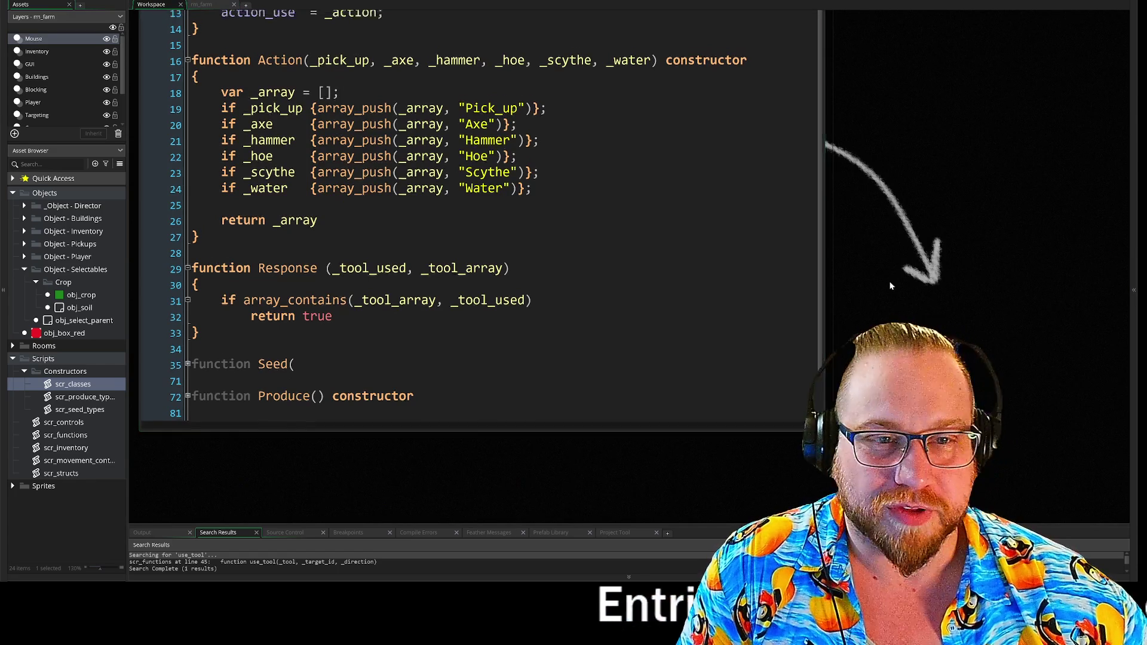
scroll(857, 256, "up", 2)
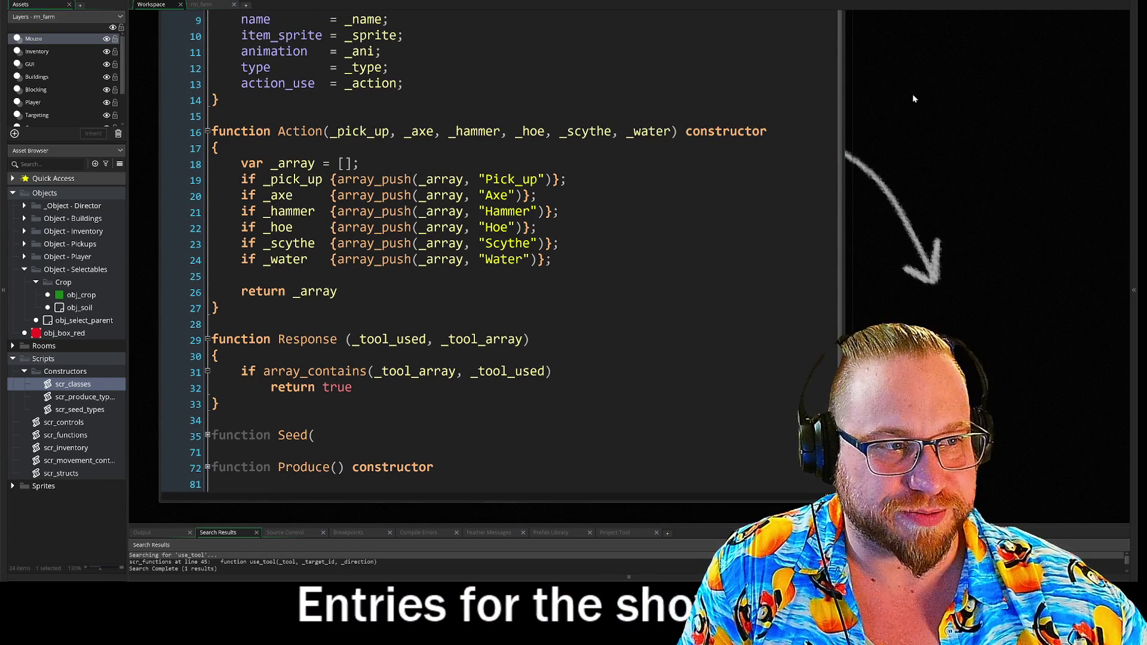
scroll(918, 193, "up", 2)
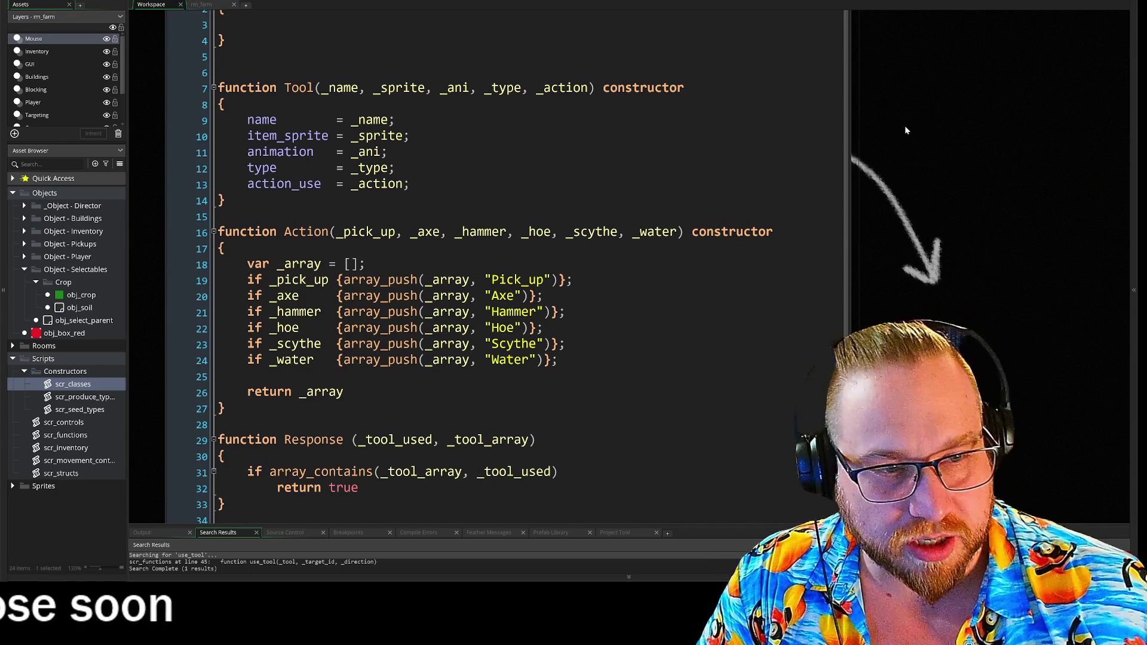
scroll(907, 113, "up", 2)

-=-=-

# Problem requirements
Once the pictures are set aside, output the whole listing exactly.

# Written answer
scroll(857, 256, "up", 2)
scroll(918, 193, "up", 2)
scroll(907, 113, "up", 2)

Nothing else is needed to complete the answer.